夢見る契約社員は御曹司の愛にスカウトされる

「確かに、見た目も大切だが、味が大事だ。叔父さんもよく言っているけど、たまに食べたくなる味が大切らしいぞ」

「おやつは間食って言うじゃない。食のひとつだけど、ライバルがいっぱいいる。たまに食べたくならないと選んでもらえないね」

「俺はほっとする味が欲しくなる」

「なるほど……やだ、葛西君たらいいこと言うじゃない!」

「なんだよ、その言い方……ま、人で例えると本山みたいな?」

「え?」

「俺にとってほっとするのは本山かもしれない。

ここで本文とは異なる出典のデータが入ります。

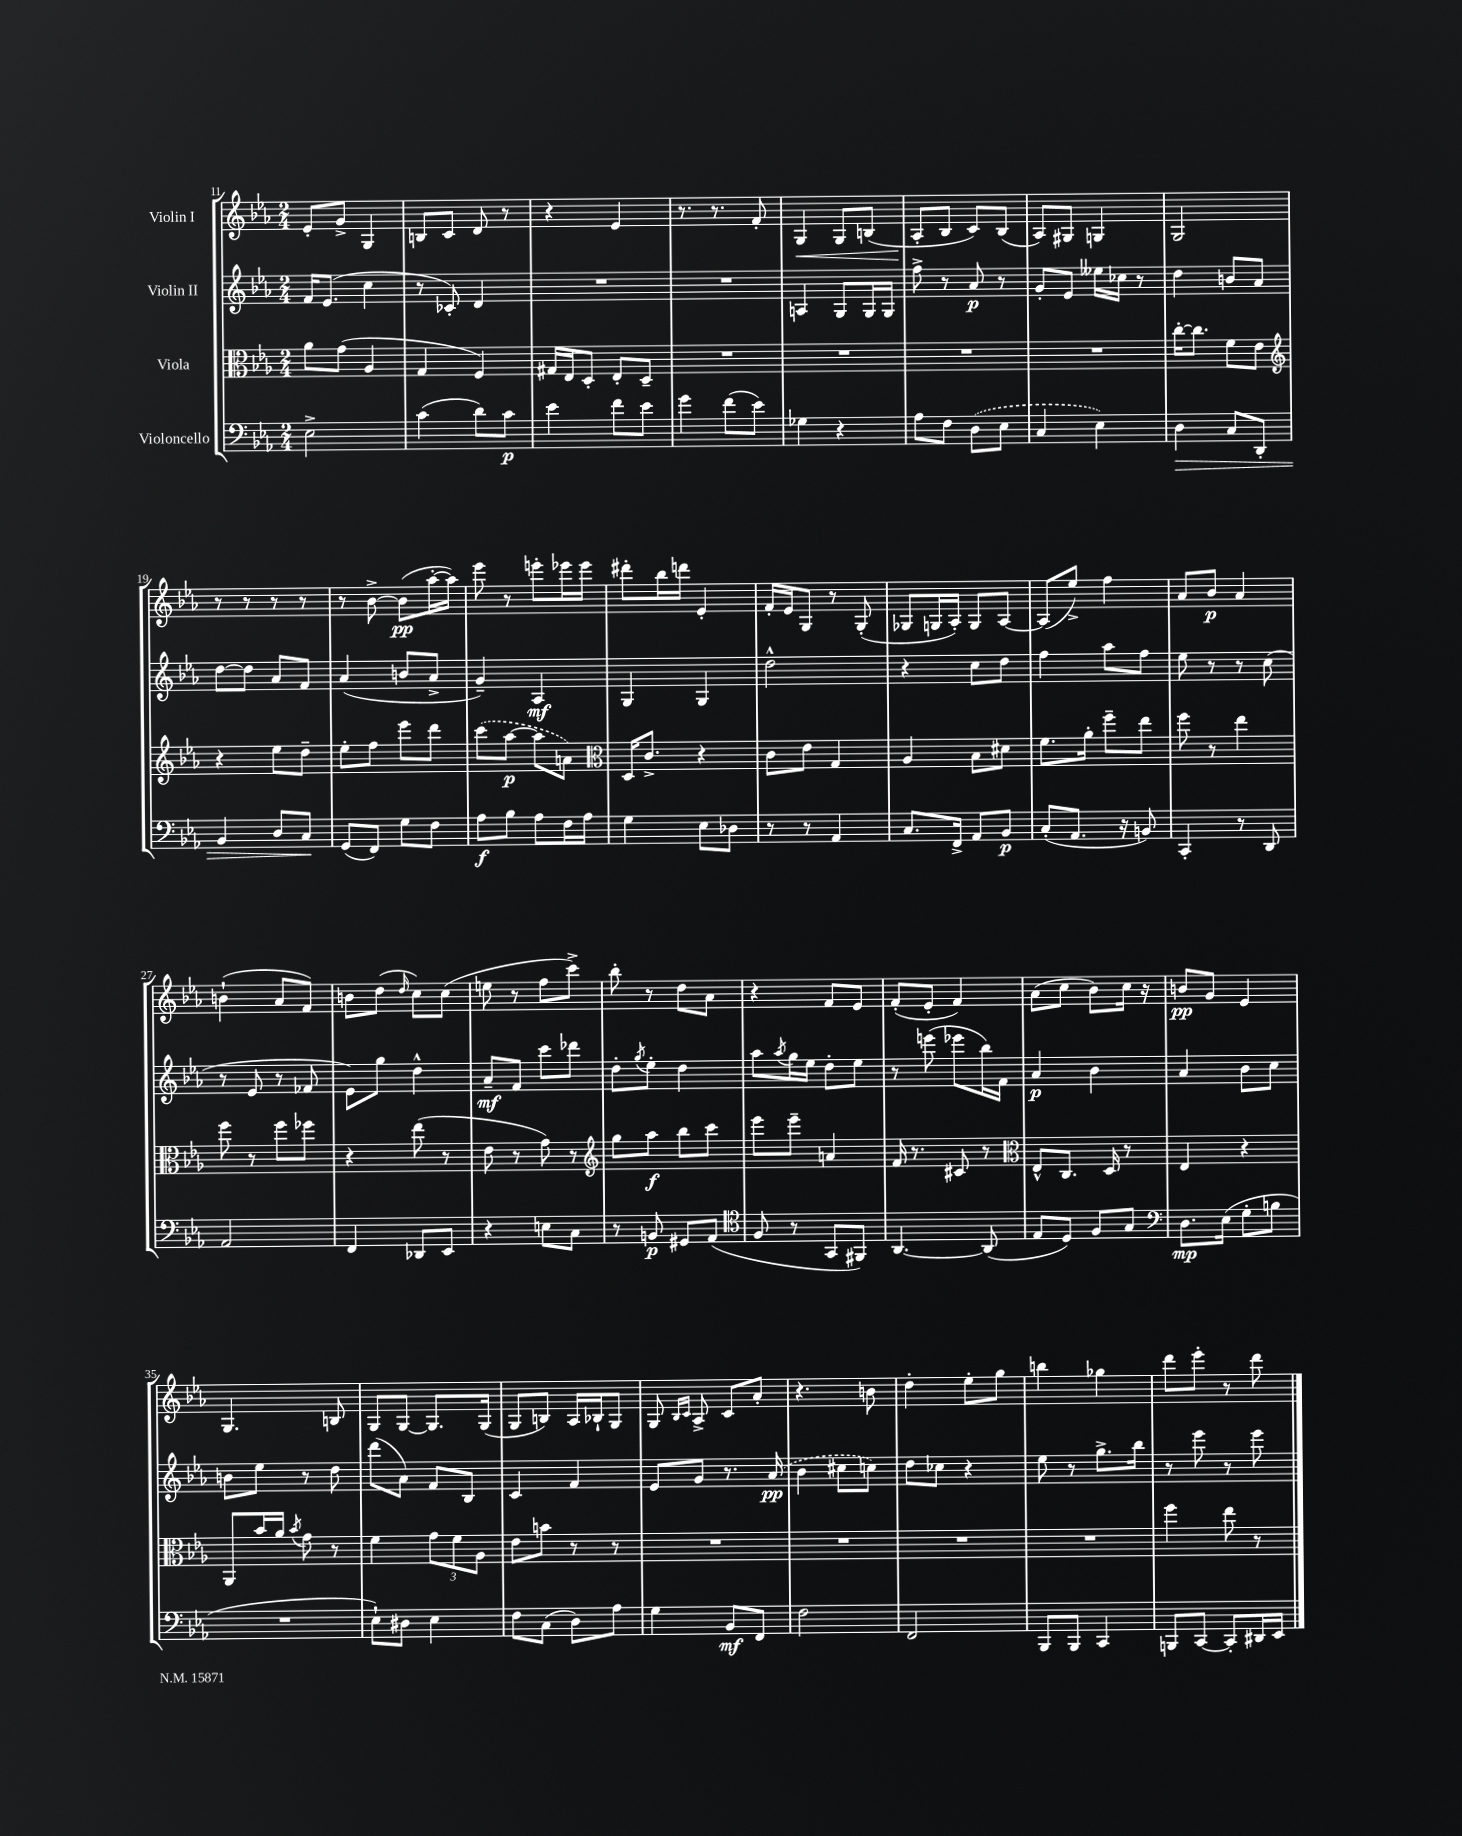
<<
\new StaffGroup <<
\new Staff = "s0" \with { instrumentName = "Violin I" } {
    \clef treble \key ees \major \numericTimeSignature \time 2/4
    ees'8-. g'8-> g4 |
    b8 c'8 d'8 r8 |
    r4 ees'4 |
    r8. r8. f'8-. |
    g4\< g8 b8( |
    aes8-.\! bes8 c'8) bes8( |
    aes8) gis8 g4 |
    g2 |
    r8 r8 r8 r8 |
    r8 bes'8~-> bes'8\pp( aes''16~-. aes''16) |
    ees'''8 r8 e'''8-. ees'''16 ees'''16 |
    dis'''8-. bes''16 d'''16 ees'4-. |
    f'16-. ees'16 g8 r8 g8-.( |
    ges8 g16 aes16-.) g8 aes8~ |
    aes8( ees''8->) f''4 |
    aes'8 bes'8\p aes'4 |
    b'4-!( aes'8 f'8) |
    b'8 d''8( \grace { d''16 } c''8) c''8( |
    e''8 r8 f''8 c'''8->) |
    bes''8-. r8 d''8 aes'8 |
    r4 f'8 ees'8 |
    f'8-.( ees'8-. f'4) |
    aes'8( c''8 bes'8) c''16 r16 |
    b'8\pp g'8 ees'4 |
    g4. b8 |
    g8 g8~ g8. g16( |
    g8 b8) aes16 bes16-! g8 |
    g8 \grace { bes16 c'16 } aes8-> c'8 aes'8-. |
    r4. b'8 |
    d''4-. ees''8-. g''8 |
    b''4 ges''4 |
    d'''8 ees'''8-. r8 d'''8 \bar "|." |
}
\new Staff = "s1" \with { instrumentName = "Violin II" } {
    \clef treble \key ees \major \numericTimeSignature \time 2/4
    f'16 ees'8.( c''4 |
    r8 ces'8-.) d'4 |
    R2 |
    R2 |
    a4 g8 g16 g16 |
    f''8-> r8 aes'8\p r8 |
    g'8-. ees'8 eeses''16 ces''16 r8 |
    d''4 b'8 aes'8 |
    d''8~ d''8 aes'8 f'8 |
    aes'4( b'8 aes'8-> |
    g'4--) aes4\mf |
    g4 g4 |
    d''2-^ |
    r4 c''8 d''8 |
    f''4 aes''8 f''8 |
    ees''8 r8 r8 c''8( |
    r8 ees'8 r8 fes'8 |
    ees'8) g''8 d''4-^ |
    aes'8--\mf f'8 c'''8 des'''8 |
    d''8-. \acciaccatura { g''8 } ees''8-. d''4 |
    aes''8 \acciaccatura { aes''8 } g''16 ees''16 d''8-. ees''8 |
    r8 e'''8( ees'''8 bes''16) f'16 |
    aes'4\p bes'4 |
    aes'4 bes'8 c''8 |
    b'8 ees''8 r8 d''8 |
    d'''8( aes'8) f'8 bes8 |
    c'4 f'4 |
    ees'8 g'8 r8. \once \slurDashed aes'16\pp( |
    bes'4 cis''8 c''8) |
    d''8 ces''8 r4 |
    ees''8 r8 g''8.-> bes''16 |
    r8 ees'''8 r8 ees'''8 \bar "|." |
}
\new Staff = "s2" \with { instrumentName = "Viola" } {
    \clef alto \key ees \major \numericTimeSignature \time 2/4
    aes'8 g'8( aes4 |
    g4 f4) |
    gis16 ees16 d8-. ees8-. d8-- |
    R2 |
    R2 |
    R2 |
    R2 |
    c''16~-. c''8. f'8 ees'8 |
    \clef treble r4 ees''8 d''8-- |
    ees''8-. f''8 ees'''8 d'''8 |
    \once \slurDashed c'''8( aes''8~\p aes''8 a'8) |
    \clef alto d16 c'8.-> r4 |
    c'8 ees'8 g4 |
    aes4 bes8 dis'8 |
    f'8. aes'16-. f''8-- ees''8 |
    f''8 r8 ees''4 |
    f''8 r8 f''8 fes''8 |
    r4 ees''8( r8 |
    ees'8 r8 g'8) r8 |
    \clef treble g''8 aes''8\f bes''8 c'''8 |
    ees'''8 ees'''8-- a'4 |
    f'16 r8. cis'8 r8 |
    \clef alto ees8-^ c8. d16 r8 |
    ees4 r4 |
    aes,8 bes'16 aes'16 \acciaccatura { bes'8 } g'8 r8 |
    f'4 \tuplet 3/2 { g'8 f'8 aes8 } |
    ees'8 b'8 r8 r8 |
    R2 |
    R2 |
    R2 |
    R2 |
    f''4 ees''8 r8 \bar "|." |
}
\new Staff = "s3" \with { instrumentName = "Violoncello" } {
    \clef bass \key ees \major \numericTimeSignature \time 2/4
    ees2-> |
    c'4( d'8) c'8\p |
    ees'4 f'8 ees'8 |
    g'4 f'8( ees'8) |
    ges4 r4 |
    aes8 f8 \once \slurDashed d8( ees8 |
    c4 ees4) |
    d4\> c8 d,8-. |
    bes,4 d8 c8\! |
    g,8( f,8) g8 f8 |
    aes8\f bes8 aes8 f16 aes16 |
    g4 ees8 des8 |
    r8 r8 aes,4 |
    c8. f,16-> aes,8 bes,8\p |
    c8-.( aes,8. r16 b,8) |
    c,4-. r8 d,8 |
    aes,2 |
    f,4 des,8 ees,8 |
    r4 e8 c8 |
    r8 b,8\p gis,8 aes,8( |
    \clef tenor f8 r8 g,8 fis,8) |
    aes,4.~ aes,8( |
    ees8 d8) f8 g8 |
    \clef bass d8.\mp ees16( g8-. b8 |
    R2 |
    ees8-!) dis8 ees4 |
    f8 c8( d8) aes8 |
    g4 bes,8\mf f,8 |
    f2 |
    f,2 |
    bes,,8 bes,,8 c,4 |
    b,,8 c,8~ c,8-. dis,16 ees,16 \bar "|." |
}
>>
>>
\layout { \context { \Score currentBarNumber = #11 } }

お前の前では恰好つけたくてもそれも許してもらえない。正直素のままだ。でもこうやって話すとほっとする。なあ、本山、俺と付き合ってほしい」

「……え?あ、えっと……びっくりした……」

「そんなに驚くことか?バレバレだったはずだけどな」

「葛西君。実はね……」

「あー、ちぇ、結局すぐ断るのか」

「え?」

「やっぱりあの人に勝てるわけがないからな。でも悔しいよ。俺の方がずっと前からお前を知ってる。長い時間を過ごしてきたのにな」

「……え、葛西君知ってるの?」

「知ってるのって本山が好きなのは祐樹さんだろ?」

「……え!」

 莉愛は一瞬どうこたえるべきか迷った。彼には本当のことを自分から言うべきだと思ったのだ。